### INSTRUCTION
Pull out every line below that contains the string "types", matching case exactly.

### SUPPLIED MATERIAL
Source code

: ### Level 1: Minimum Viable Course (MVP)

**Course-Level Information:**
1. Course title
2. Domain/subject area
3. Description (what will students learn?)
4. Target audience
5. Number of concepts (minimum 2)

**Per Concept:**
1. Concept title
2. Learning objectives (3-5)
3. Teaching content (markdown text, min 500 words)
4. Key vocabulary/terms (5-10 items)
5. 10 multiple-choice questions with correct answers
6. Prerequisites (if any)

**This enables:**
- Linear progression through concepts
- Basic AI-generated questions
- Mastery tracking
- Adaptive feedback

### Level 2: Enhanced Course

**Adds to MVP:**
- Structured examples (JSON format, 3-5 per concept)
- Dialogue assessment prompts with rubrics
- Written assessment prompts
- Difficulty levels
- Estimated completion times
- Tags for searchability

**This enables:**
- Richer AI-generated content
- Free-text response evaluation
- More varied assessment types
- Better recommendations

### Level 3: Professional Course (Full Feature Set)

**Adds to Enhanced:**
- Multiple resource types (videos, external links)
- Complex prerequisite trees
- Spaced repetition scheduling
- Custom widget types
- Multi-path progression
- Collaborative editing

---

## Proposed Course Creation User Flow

### SOLUTION TO THE EXERCISE
- More varied assessment types
- Multiple resource types (videos, external links)
- Custom widget types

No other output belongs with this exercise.